Sophia looked at her in surprise. “Number forty-five. Forty-fifth newchild this year. Just five more to come. Don’t you remember? We all had numbers. I was Twenty-seven.”

“Oh. Yes, of course. I was one of the earliest ones our year. I was number Eleven.”

And she did remember, now that Sophia had reminded her. After age twelve, the numbers didn’t matter much, were rarely referred to. But being number Eleven had served her well when she was young. It had meant she was the eleventh newchild her year—older, therefore, than so many others (like Sophia) who had been later to walk and talk, later to shoot up in height.
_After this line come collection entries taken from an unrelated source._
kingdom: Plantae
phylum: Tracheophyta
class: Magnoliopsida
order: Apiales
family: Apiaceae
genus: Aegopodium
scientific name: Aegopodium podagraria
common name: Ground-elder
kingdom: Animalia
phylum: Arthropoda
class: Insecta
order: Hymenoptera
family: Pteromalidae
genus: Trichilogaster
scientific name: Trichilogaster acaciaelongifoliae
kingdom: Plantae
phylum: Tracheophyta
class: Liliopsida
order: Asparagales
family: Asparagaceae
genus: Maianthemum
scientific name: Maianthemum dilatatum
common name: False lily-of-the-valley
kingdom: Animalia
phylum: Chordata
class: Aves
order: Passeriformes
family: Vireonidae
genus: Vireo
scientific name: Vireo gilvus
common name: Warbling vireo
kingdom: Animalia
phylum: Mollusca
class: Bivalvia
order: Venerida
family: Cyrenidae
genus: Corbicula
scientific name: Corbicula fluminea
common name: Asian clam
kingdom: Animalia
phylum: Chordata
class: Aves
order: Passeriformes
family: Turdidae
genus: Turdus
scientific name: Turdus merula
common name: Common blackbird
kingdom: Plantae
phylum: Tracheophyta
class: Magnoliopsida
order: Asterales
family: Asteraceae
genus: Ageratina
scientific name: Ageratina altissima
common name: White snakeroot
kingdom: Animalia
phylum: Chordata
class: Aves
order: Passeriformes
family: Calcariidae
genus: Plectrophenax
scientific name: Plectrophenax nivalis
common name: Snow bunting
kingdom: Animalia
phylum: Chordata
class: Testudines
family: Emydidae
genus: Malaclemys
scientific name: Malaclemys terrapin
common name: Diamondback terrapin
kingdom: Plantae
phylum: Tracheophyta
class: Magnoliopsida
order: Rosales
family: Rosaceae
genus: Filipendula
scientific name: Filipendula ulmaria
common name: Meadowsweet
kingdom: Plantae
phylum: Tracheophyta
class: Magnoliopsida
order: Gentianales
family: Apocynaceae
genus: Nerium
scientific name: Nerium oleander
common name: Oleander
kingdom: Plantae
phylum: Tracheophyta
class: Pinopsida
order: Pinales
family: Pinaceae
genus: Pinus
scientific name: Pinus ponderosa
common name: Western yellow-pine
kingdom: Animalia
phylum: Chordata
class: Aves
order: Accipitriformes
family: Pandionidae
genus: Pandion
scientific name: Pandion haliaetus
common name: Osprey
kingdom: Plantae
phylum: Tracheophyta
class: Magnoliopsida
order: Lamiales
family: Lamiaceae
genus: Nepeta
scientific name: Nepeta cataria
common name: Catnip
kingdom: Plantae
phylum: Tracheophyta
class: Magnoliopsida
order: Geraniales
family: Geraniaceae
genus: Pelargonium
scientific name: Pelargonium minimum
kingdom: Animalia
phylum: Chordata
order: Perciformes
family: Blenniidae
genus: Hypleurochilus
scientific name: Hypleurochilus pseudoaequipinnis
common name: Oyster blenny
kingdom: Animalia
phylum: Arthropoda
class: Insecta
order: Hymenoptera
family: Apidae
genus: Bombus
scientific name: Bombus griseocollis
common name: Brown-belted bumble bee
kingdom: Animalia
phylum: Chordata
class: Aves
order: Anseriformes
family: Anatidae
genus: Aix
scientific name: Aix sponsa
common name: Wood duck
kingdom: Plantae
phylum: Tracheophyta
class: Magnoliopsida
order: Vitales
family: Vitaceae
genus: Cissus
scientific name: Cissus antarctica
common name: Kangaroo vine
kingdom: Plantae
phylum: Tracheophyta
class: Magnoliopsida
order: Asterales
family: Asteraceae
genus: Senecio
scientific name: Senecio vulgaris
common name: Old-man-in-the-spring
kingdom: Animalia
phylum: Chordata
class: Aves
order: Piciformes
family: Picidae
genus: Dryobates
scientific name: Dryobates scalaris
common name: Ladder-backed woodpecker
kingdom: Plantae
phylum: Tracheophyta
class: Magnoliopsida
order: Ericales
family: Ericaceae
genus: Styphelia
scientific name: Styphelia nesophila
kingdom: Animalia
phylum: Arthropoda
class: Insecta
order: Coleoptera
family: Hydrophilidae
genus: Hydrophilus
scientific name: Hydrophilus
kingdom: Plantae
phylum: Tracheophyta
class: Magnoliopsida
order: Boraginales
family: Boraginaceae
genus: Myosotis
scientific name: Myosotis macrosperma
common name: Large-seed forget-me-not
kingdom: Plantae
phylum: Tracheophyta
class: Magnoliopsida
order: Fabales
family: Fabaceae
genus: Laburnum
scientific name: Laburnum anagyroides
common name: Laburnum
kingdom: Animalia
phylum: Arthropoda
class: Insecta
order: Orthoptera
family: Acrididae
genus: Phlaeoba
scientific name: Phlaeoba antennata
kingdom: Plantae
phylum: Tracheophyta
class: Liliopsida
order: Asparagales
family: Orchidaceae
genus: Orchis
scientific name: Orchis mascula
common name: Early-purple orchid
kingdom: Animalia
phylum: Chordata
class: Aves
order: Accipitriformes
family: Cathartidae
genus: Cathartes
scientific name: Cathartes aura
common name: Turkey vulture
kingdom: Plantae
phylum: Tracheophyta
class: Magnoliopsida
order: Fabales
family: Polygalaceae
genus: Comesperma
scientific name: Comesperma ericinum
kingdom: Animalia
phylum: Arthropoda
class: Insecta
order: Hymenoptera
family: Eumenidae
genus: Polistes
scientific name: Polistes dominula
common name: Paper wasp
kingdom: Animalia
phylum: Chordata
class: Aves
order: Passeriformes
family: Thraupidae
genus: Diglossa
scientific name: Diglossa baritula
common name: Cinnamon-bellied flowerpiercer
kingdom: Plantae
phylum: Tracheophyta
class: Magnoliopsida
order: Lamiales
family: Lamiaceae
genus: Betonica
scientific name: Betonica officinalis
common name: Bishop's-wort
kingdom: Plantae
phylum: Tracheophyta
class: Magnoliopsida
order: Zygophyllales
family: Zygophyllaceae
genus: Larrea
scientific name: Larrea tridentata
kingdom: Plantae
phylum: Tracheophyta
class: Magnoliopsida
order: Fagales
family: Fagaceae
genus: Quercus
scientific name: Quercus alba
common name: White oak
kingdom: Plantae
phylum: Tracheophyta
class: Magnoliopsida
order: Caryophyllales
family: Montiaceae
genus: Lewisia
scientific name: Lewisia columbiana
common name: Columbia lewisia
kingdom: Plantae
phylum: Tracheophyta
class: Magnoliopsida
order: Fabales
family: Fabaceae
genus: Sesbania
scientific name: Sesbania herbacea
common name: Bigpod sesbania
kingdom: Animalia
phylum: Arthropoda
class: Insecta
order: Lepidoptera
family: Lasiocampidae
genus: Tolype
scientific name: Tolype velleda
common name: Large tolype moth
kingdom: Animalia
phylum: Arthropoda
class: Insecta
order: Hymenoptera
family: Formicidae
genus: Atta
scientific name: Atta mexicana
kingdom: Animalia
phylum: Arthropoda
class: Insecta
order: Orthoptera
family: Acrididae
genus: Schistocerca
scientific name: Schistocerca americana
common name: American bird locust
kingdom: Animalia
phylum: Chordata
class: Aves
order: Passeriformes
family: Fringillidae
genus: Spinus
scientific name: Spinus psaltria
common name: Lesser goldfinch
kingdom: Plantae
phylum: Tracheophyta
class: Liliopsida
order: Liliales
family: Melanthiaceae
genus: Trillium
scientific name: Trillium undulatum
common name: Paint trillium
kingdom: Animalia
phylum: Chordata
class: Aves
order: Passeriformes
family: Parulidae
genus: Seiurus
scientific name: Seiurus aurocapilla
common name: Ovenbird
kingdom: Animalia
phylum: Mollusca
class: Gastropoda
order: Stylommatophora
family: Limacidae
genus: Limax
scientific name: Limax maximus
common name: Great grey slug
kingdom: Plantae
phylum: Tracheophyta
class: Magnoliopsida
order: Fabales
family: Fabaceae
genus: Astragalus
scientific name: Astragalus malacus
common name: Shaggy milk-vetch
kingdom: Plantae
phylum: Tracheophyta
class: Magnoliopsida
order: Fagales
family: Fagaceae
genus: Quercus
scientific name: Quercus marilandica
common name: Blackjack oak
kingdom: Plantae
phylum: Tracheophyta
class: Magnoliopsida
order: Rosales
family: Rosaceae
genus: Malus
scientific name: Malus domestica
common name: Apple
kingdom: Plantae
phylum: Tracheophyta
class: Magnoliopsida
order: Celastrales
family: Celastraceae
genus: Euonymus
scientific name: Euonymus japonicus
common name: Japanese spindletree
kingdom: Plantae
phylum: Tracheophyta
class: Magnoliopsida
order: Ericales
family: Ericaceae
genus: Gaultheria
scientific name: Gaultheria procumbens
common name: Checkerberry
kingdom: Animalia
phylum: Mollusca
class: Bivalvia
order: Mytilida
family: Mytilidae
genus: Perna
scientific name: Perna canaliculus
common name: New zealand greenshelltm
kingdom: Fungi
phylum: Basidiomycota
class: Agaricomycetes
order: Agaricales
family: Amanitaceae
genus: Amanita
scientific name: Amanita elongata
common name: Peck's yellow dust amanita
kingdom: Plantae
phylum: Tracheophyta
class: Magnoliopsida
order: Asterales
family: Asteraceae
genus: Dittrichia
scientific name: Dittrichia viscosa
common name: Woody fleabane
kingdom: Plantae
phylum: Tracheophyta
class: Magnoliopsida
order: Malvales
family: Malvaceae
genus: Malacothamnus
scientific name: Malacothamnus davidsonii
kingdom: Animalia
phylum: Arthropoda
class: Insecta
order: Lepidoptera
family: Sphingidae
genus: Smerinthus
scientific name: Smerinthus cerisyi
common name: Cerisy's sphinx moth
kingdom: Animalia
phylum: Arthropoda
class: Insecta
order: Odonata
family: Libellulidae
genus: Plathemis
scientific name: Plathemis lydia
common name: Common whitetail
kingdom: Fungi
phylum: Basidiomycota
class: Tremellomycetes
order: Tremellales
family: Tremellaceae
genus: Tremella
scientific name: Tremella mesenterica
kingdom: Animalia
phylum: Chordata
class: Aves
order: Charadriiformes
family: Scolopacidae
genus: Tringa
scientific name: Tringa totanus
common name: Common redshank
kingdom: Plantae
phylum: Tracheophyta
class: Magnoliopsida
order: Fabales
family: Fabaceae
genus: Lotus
By twelve, of course, most of that evened out. But Claire could remember being a Five, and a Six, and proud that she was a little ahead of so many others.

“What about the other ones in this year’s batch?” Claire asked.

Sophia gestured. “The oldest—numbers One to Ten? They’re in that room over there. A couple of them can walk already.” She rolled her eyes. “It’s really a nuisance to chase after them.” She started down the hall and turned a corner, Claire following. “Then the next oldest are here.” Another large window allowed the two young women to look into a room where a group of infants crawled on the carpeted floor strewn with toys, while their attendants prepared bottles at a counter and sink against the wall.

“So they’re arranged in groups of ten?”